Abbans-Dessus is a commune in the Doubs department in the Bourgogne-Franche-Comté region in eastern France.

The similarly named commune Abbans-Dessous lies 1.5 km to the north.

==Geography==
Abbans-Dessus is located some 20 km south-west of Besançon and 3 km north of Quingey on the hills between Le Doubs River to the north-west and the Loue river to the south-east in the west of the Doubs department. The D13 road from Byans-sur-Doubs to Chouzelot passes through the south of the commune. Access to the village is by the D107 which branches off the D13 and goes north to the village continuing north to join the D105 north-east of Abbans-Dessous. The commune is long and narrow oriented north-east with bands of forest lining the long borders and the rest of the commune is farmland.
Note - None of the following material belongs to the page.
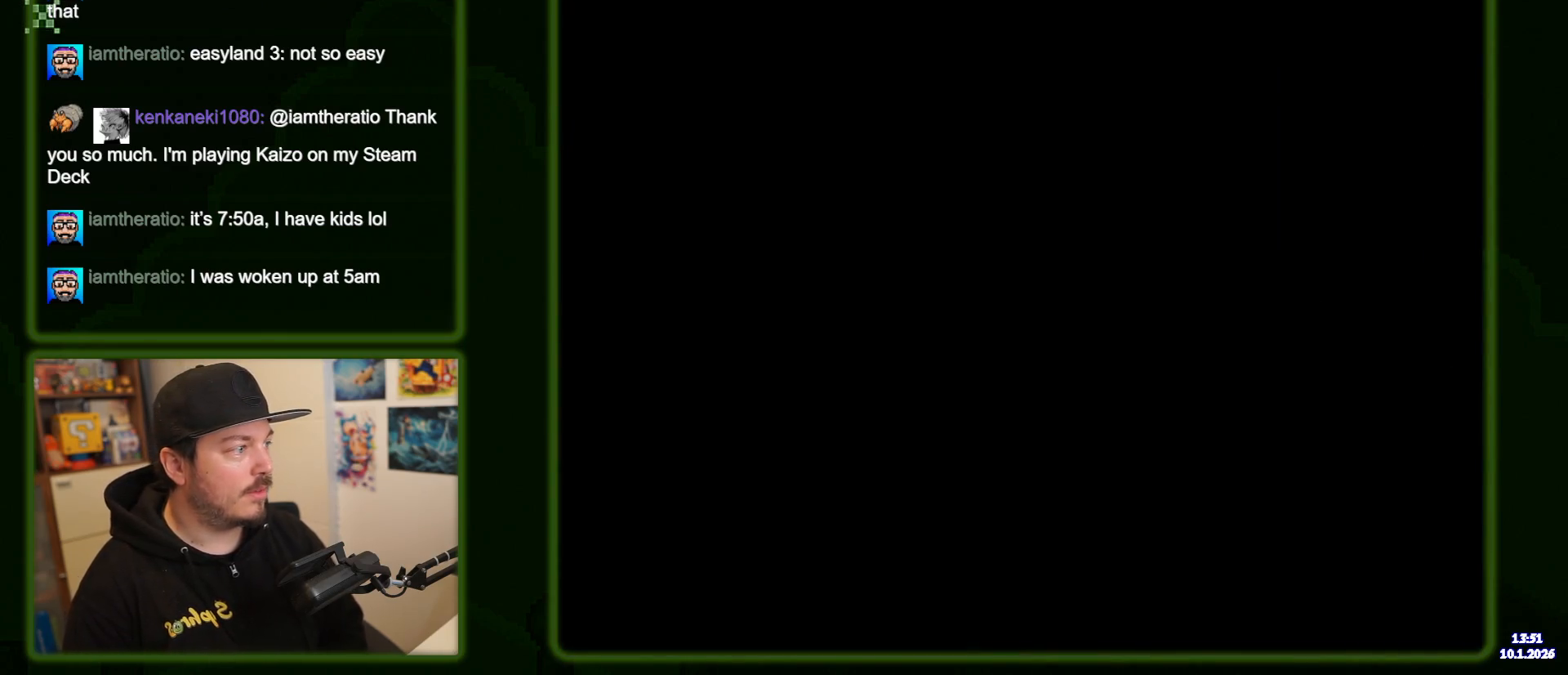
{"buttons": ["B", "Y"], "events": []}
An unnamed stream rises in the south of the commune and flows north to join the Doubs river to join the Doubs river north-east of Abbans-Dessous. Abbans-Dessus is located midway between the Loue and Doubs rivers although it does not border on either river but overlooks the Doubs river.

===Toponymy===
The name Abbans is based on a German man's name Abbo with the Germanic suffix -ing.

==History==
The village is built on a rocky outcrop overlooking the forest of Chaux and the Doubs valley. It is likely, in view of its strategic location, that it was a Gallo-Roman oppidum. Abbans-Dessus has a highly visible castle that is well known as the Keep where the Marquis Jouffroy d'Abbans, the inventor of the steamboat, largely conceived his work. There is mention made of the building in 1091. It belonged to the Lords of Abbans, important figures in the region's history. When, at the end of the 13th century, the sons of Philippe d'Abbans inherited the lordship, they created a "Front-Village" and a "Back-Village" The "Back Castle" passed to William and Richard built the "Front Castle" nearby. In 1290 Richard's daughter chose to sell the Front Castle to John I of Chalon-Arlay and in 1297 he granted Abbans a franchise charter.

Abbans-Dessus was a cereal crops and livestock farming area. Viticulture was established in the commune until the 19th century when it was totally eradicated by phylloxera.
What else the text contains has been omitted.